-- Supplied passage start --

While reinforcement learning methods are steadily gaining in popularity and relevance, complex models often lead to non-transparent behavior and their usefulness is tied to narrowly defined tasks. The (RL)3 project aims to improve both interpretability and transferability in reinforcement learning by using understandable data representations as well as rule-based simplifications of neural networks.

Moritz Lange and Prof. Laurenz Wiskott focus on finding data representations to improve the training of reinforcement learning agents and the interpretability of their decisions. The work of Raphael Engelhardt and Prof. Wolfgang Konen aims at developing automated ways to extract human-understandable rules from trained agents.

-- Supplied passage end --
-- Provided data start --

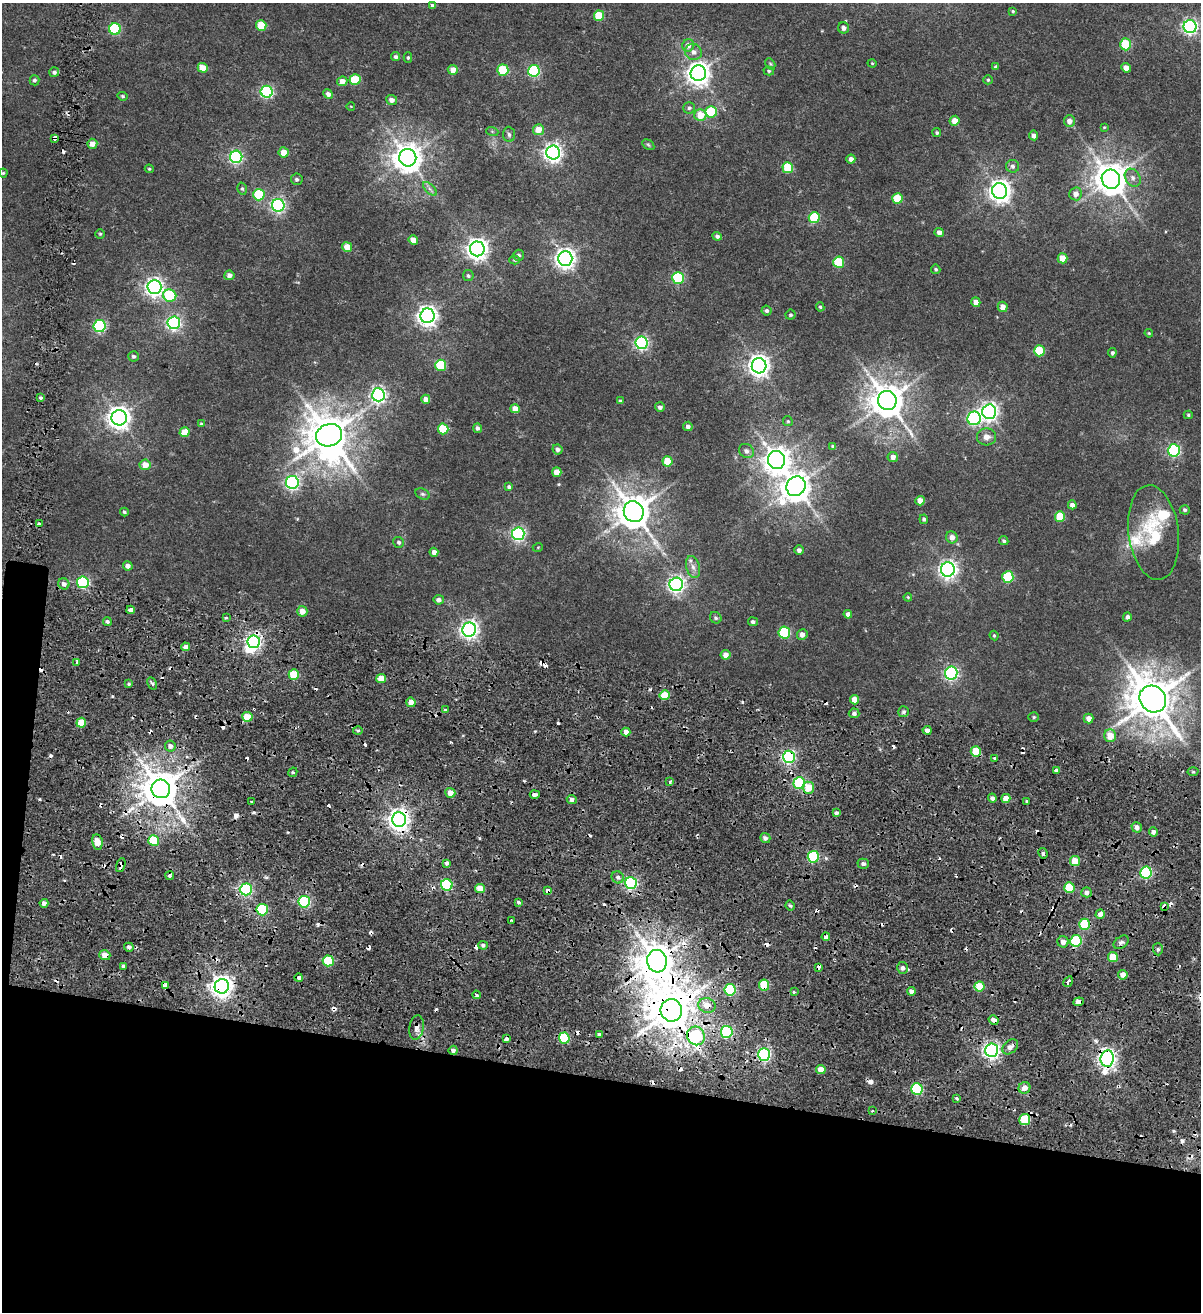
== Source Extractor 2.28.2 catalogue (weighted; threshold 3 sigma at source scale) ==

-- Provided data end --

• Written task 1: In the passage on the (RL)3 project, recast the paragraph beginning "Moritz Lange and Prof. Laurenz Wiskott" as a short list that keeps its main facts.
• Written task 2: Go on with the passage on the (RL)3 project, picking up after its final sentence.

• Exercise answer 1:
- Moritz Lange and Prof. Laurenz Wiskott: finding data representations that improve the training of reinforcement learning agents and the interpretability of their decisions.
- Raphael Engelhardt and Prof. Wolfgang Konen: developing automated ways to extract human-understandable rules from trained agents.

• Exercise answer 2:
Caption: In (RL)3 representation, reinforcement and rule learning should complement each other. While representation learning allows for a low dimensional input space that facilitates reinforcement learning, rule-based learning will allow insight into the uncovered causalities and operation of the trained system. Illustration: Christoph J Kellner, Studio Animanova

Project Overview

Reinforcement learning is an approach to AI in which an agent learns to dynamically interact with its environment to achieve a certain goal. These agents, which are becoming impressively successful across applications from playing games to controlling industrial processes, are commonly based on deep neural networks. However, despite their usefulness, neural networks are notoriously seen as black-box models: their complexity makes them hard to understand and to reason about their decisions. Additionally, the resulting complex and highly specific reinforcement learning algorithms end up being heavily tailored towards specific tasks. (RL)3 will improve the interpretability and transferability of those algorithms to achieve more understandable, more predictable reinforcement learning approaches that are ultimately more secure and easier to apply.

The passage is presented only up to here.